* [WHAT YOU SHOULD DO]:
After locating the line with "X111210000Y-78810000D03*" in the data that follows, return it and every later line exactly, up to and including the line with "X118175000Y-75650000D03*".

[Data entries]
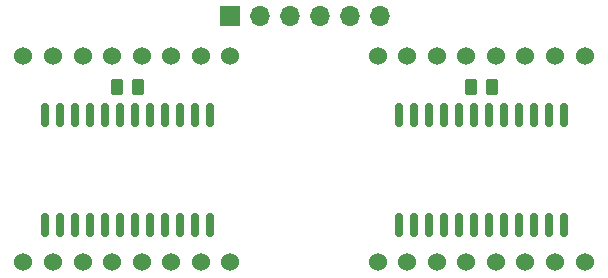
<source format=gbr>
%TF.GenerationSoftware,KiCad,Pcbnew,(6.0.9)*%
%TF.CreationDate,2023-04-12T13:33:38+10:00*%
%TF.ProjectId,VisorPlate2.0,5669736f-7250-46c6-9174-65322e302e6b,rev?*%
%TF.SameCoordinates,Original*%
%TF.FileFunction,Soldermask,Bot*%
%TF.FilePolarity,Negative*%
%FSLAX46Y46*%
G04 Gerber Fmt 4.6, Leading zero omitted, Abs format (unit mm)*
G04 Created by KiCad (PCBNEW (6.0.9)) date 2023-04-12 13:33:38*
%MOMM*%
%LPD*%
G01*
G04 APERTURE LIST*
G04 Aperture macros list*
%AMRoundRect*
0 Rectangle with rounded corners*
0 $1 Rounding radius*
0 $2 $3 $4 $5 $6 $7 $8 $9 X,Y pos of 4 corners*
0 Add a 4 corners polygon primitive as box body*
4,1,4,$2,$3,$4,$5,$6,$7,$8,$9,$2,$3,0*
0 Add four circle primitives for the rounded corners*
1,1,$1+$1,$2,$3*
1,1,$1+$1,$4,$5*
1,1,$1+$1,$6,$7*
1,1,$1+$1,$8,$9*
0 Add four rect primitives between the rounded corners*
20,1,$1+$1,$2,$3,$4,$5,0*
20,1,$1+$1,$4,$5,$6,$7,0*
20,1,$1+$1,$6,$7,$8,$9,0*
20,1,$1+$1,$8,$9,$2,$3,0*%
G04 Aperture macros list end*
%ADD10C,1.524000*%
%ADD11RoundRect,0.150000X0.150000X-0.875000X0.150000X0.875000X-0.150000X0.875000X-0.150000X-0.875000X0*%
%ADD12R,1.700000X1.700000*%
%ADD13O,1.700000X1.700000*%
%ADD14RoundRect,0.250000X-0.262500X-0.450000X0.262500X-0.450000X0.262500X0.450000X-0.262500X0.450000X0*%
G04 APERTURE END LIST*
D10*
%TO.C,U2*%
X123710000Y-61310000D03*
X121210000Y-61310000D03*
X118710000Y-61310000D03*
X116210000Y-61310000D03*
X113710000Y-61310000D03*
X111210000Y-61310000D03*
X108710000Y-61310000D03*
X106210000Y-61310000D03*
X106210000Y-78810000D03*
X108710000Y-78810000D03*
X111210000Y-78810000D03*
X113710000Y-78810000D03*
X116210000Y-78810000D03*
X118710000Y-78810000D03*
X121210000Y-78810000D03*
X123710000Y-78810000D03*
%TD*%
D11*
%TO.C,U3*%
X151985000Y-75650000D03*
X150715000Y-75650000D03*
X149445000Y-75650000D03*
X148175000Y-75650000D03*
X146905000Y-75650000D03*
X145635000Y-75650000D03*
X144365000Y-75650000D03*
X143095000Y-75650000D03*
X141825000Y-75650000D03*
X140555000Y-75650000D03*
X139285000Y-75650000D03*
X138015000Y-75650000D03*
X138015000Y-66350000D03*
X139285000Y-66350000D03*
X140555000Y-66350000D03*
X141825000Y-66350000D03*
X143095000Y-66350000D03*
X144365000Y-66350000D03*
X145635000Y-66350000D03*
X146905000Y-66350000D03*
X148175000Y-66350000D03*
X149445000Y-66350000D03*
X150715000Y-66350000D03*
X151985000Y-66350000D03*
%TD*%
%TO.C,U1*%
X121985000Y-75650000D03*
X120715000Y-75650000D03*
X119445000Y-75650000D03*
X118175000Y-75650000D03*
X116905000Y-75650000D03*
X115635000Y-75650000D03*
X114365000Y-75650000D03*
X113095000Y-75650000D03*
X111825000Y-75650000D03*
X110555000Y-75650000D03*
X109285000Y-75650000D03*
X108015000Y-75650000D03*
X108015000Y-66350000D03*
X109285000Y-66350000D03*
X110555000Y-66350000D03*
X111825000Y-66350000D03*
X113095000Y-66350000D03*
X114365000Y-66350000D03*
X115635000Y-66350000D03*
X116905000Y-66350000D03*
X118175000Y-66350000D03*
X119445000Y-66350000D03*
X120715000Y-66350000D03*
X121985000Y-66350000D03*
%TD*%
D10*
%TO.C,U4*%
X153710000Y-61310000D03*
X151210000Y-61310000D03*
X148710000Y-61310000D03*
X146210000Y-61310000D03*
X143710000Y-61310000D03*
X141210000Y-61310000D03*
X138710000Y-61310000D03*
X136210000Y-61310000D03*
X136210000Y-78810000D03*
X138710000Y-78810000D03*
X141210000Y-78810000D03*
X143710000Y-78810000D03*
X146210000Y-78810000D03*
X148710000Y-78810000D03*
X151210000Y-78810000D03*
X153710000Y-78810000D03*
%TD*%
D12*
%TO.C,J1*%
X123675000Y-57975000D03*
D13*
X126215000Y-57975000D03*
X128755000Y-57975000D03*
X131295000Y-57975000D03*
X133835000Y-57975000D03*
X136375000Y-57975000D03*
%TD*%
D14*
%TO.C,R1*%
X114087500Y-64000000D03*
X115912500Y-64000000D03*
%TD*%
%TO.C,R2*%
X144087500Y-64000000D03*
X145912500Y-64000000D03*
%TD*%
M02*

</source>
* * *
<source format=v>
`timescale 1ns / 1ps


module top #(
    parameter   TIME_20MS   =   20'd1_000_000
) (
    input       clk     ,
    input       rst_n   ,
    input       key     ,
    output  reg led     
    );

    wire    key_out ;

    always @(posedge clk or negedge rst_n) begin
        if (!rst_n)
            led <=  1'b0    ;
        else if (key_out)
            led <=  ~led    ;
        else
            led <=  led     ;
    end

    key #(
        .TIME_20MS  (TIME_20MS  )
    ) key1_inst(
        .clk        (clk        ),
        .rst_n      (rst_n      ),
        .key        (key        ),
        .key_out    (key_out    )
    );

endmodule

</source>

* [RESULT]:
X111210000Y-78810000D03*
X113710000Y-78810000D03*
X116210000Y-78810000D03*
X118710000Y-78810000D03*
X121210000Y-78810000D03*
X123710000Y-78810000D03*
%TD*%
D11*
%TO.C,U3*%
X151985000Y-75650000D03*
X150715000Y-75650000D03*
X149445000Y-75650000D03*
X148175000Y-75650000D03*
X146905000Y-75650000D03*
X145635000Y-75650000D03*
X144365000Y-75650000D03*
X143095000Y-75650000D03*
X141825000Y-75650000D03*
X140555000Y-75650000D03*
X139285000Y-75650000D03*
X138015000Y-75650000D03*
X138015000Y-66350000D03*
X139285000Y-66350000D03*
X140555000Y-66350000D03*
X141825000Y-66350000D03*
X143095000Y-66350000D03*
X144365000Y-66350000D03*
X145635000Y-66350000D03*
X146905000Y-66350000D03*
X148175000Y-66350000D03*
X149445000Y-66350000D03*
X150715000Y-66350000D03*
X151985000Y-66350000D03*
%TD*%
%TO.C,U1*%
X121985000Y-75650000D03*
X120715000Y-75650000D03*
X119445000Y-75650000D03*
X118175000Y-75650000D03*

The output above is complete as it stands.